Elbette tarihçiler tüm bu aktardığımın detaylarını çok daha sağlam ve güçlü bilgilerle aktarır ama şunu aktarmaya çalışıyorum. Türk, başka hiçbir milletle olmayan bir özelliğe kavuştu. Antropolojik bir tanımdan çıkarak güçlü bir medeniyetin, kitlenin adı haline geldi. Bu nedenledir ki, Boşnak kardeşlerimiz de antropolojik olarak Slav kökenli olmasına rağmen kendilerini Türk çatısı altında tarif etmeye başladı.
Osmanlı, bir imparatorluk olması nedeniyle daha kozmopolit bir yapıda olmasına rağmen dünyanın her tarafında ve tarihte bir Türk imparatorluğu olarak bilindi.
Fransız Devrimi’nin etkisi, imparatorlukların sistemsel çöküşü, emperyalizmin saldırıları vb. nedenlerle halklar arasında ayrışım baş gösterdiğinde Türkler, Anadolu’ya vatan olarak tutmanın mücadelesini verdiler. Gazi Mustafa Kemal Atatürk liderliğinde kurulan ulus devlette gayri müslimler haricinde herkes Türk milletinin bir ferdi olarak kabul gördü.
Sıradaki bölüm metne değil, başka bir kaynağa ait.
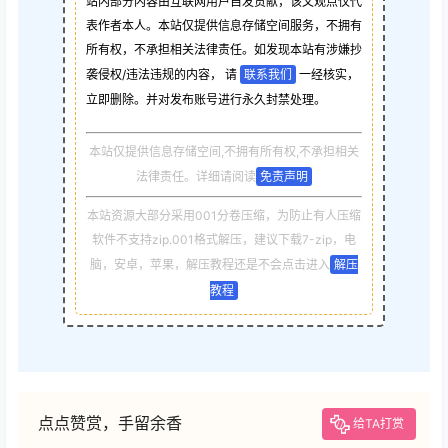
站内部分内容由互联网用户自发贡献，该文观点仅代
表作者本人。本站仅提供信息存储空间服务，不拥有
所有权，不承担相关法律责任。如发现本站有涉嫌抄
袭侵权/违法违规的内容， 请
联系我们
一经核实，
立即删除。并对发布账号进行永久封禁处理。
本站仅提供信息存储空间,不拥有所有权,不承担相关
法律责任。详细请阅读
免责声明
本站资源大部分采用001分卷压缩，为防止有人压缩
软件不支持zip.001格式解压，建议下载7-zip，电
脑，安卓，苹果，解压教程还是不会点击进入
解压
教程
点点赞赏，手留余香
给TA打赏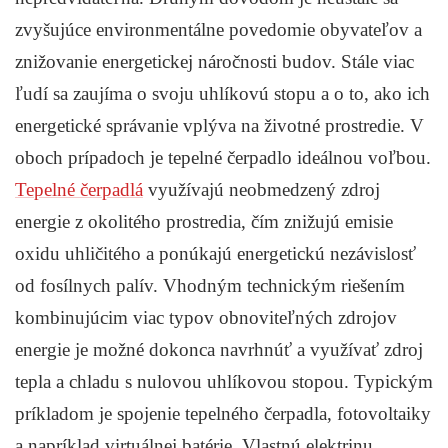
zvyšujúce environmentálne povedomie obyvateľov a
znižovanie energetickej náročnosti budov. Stále viac
ľudí sa zaujíma o svoju uhlíkovú stopu a o to, ako ich
energetické správanie vplýva na životné prostredie. V
oboch prípadoch je tepelné čerpadlo ideálnou voľbou.
Tepelné čerpadlá
využívajú neobmedzený zdroj
energie z okolitého prostredia, čím znižujú emisie
oxidu uhličitého a ponúkajú energetickú nezávislosť
od fosílnych palív. Vhodným technickým riešením
kombinujúcim viac typov obnoviteľných zdrojov
energie je možné dokonca navrhnúť a využívať zdroj
tepla a chladu s nulovou uhlíkovou stopou. Typickým
príkladom je spojenie tepelného čerpadla, fotovoltaiky
a napríklad virtuálnej batérie. Vlastnú elektrinu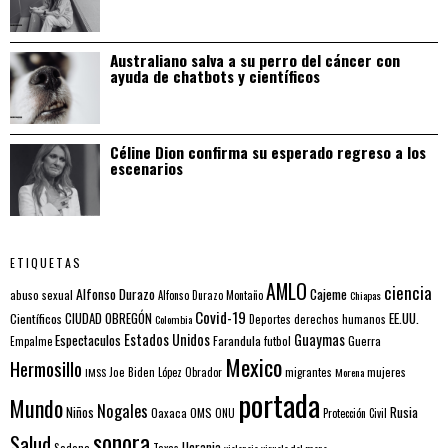
Australiano salva a su perro del cáncer con
ayuda de chatbots y científicos
Céline Dion confirma su esperado regreso a los
escenarios
ETIQUETAS
AMLO
ciencia
Alfonso Durazo
Cajeme
abuso sexual
Alfonso Durazo Montaño
Chiapas
Covid-19
EE.UU.
Científicos
CIUDAD OBREGÓN
Colombia
Deportes
derechos humanos
Estados Unidos
Guaymas
Espectaculos
Farandula
futbol
Guerra
Empalme
Mexico
Hermosillo
mujeres
IMSS
Joe Biden
López Obrador
migrantes
Morena
portada
Mundo
Nogales
Rusia
Niños
Oaxaca
OMS
ONU
Protección Civil
sonora
Salud
Ucrania
Sedena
Anadolu Cumhuriyetle beraber İslamlaşırken, (ki bunun verileri vardır. Anadolu’da gayri müslim sayısı azalmış, Müslüman sayısı artmıştır) bunu Türk milleti çatısı altında başardı. Ama bu demek değildi ki, bu çatının altında başka zenginlikleriz yok. Elbette vardı ve “Türkiye Cumhuriyeti’ni kuran Türk ve Kürt halkına Türk milleti denir” tanımı bunun en önemli göstergesidir.
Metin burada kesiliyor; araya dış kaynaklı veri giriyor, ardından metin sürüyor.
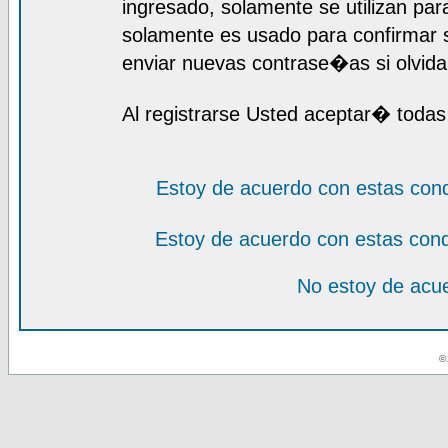
ingresado, solamente se utilizan para
solamente es usado para confirmar s
enviar nuevas contrase�as si olvida 
Al registrarse Usted aceptar� todas
Estoy de acuerdo con estas con
Estoy de acuerdo con estas con
No estoy de acue
© 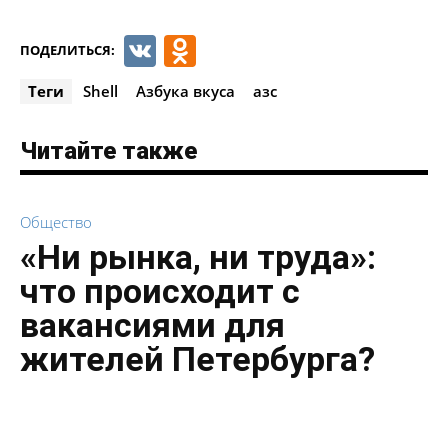
VK
Odnoklassniki
ПОДЕЛИТЬСЯ:
Теги
Shell
Азбука вкуса
азс
Читайте также
Общество
«Ни рынка, ни труда»:
что происходит с
вакансиями для
жителей Петербурга?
Bunları neden mi anlatıyorum.
Soğuk Savaş’ın bitişi ve ardından bölgemizde etnik ayrışımın hızlandırıldığı dönemden itibaren Türk demek öcü haline getirildi. Art niyetli bir kesim hariç kendisini Türk milletinin bir ferdi olarak değil de “Türkiyeli” olarak tanımlayan insanların niyetini sorgulamıyorum. Elbette iyi niyetli olabilirler, öyledir de. Kendisini büyük Türk milletinin bir ferdi olarak tanımlamayan kişiye de zorla “Sen bu büyük milletin bir ferdisin” demem.
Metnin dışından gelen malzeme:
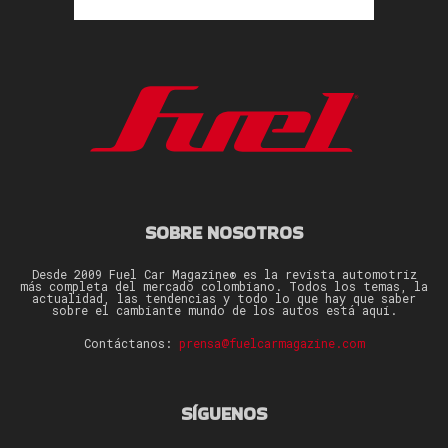
SOBRE NOSOTROS
Desde 2009 Fuel Car Magazine® es la revista automotriz
más completa del mercado colombiano. Todos los temas, la
actualidad, las tendencias y todo lo que hay que saber
sobre el cambiante mundo de los autos está aquí.
Contáctanos:
prensa@fuelcarmagazine.com
SÍGUENOS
Bu tartışmalar Terörsüz Türkiye hedefiyle çıkılan yolda da konuşulmaya başlandı. PKK’nın dahi kendi sitesinde bir siyahi ve bir Kürt için “Alman” tanımı kullanmasına rağmen Türkiye’de ısrarla Türkiyeli dedirtme çabaları da sağlıklı değil.
Türk milletinin o büyük ve güçlü medeniyet temelli çatısını reddetmek isteyene Allah akıl fikir versin demekten başka bir şey gelmez elden. Çünkü bu büyük millet ve adı birileri istemiyor diye yok olmaz. Ama tarihin çöplüğü Türk’ü reddedenlerle doludur.